Eine Ausschreibung sorgt erstmals für Konkurrenz bei der Ökostrom-Förderung: Wind- und Solaranlagen werden sich gegeneinander behaupten müssen.

Günstigste Alternative: Im Wettbewerb um die geringsten Kosten müssen die Technologien direkt gegeneinander antreten. Quelle: dpa

BonnBei der Ökostrom-Förderung müssen sich Wind- und Solaranlagen erstmals bei einer Auktion gegeneinander behaupten. Die Bundesnetzagentur hat am Montag die erste gemeinsame Ausschreibung für Windräder an Land und Solaranlagen gestartet. „Die Technologien treten in einen direkten Wettbewerb um die geringsten Kosten der Stromerzeugung“, teilte die Netzagentur mit. Ausgeschrieben wurde ein Gesamtvolumen von 200 Megawatt. Das von der Netzagentur festgelegte Höchstgebot beträgt für beide Technologien 8,84 Cent pro Kilowattstunde.
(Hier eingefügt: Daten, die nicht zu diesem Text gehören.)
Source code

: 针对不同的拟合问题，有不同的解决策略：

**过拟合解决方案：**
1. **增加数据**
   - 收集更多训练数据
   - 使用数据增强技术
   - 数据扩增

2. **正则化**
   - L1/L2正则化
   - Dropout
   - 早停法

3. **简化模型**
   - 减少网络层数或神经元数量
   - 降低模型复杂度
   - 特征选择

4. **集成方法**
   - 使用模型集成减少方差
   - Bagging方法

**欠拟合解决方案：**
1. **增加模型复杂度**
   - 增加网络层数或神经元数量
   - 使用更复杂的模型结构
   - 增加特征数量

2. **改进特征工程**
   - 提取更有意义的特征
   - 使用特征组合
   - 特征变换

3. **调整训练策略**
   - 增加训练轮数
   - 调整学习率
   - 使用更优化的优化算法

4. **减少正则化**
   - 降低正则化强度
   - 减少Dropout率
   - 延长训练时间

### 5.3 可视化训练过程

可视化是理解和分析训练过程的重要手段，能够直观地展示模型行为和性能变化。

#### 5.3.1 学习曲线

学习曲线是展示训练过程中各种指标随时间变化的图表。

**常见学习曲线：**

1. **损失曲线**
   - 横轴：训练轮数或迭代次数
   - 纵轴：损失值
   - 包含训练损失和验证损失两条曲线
Bei der Auktion werden auch die Kosten für die Einbindung der neuen Anlagen in die Stromnetze berücksichtigt. Die Bundesnetzagentur hat 98 Landkreise im gesamten Bundesgebiet ermittelt, in denen es bereits verhältnismäßig viele Erneuerbare-Energien-Anlagen gibt. Gebote für Anlagen in diesen Kreisen werden mit einem sogenannten Malus belegt, weil durch sie zusätzliche Kosten für die Verteilernetze entstehen. Damit sinke die Wahrscheinlichkeit, für diese Gebote einen Zuschlag zu erhalten, teilte die Netzagentur mit.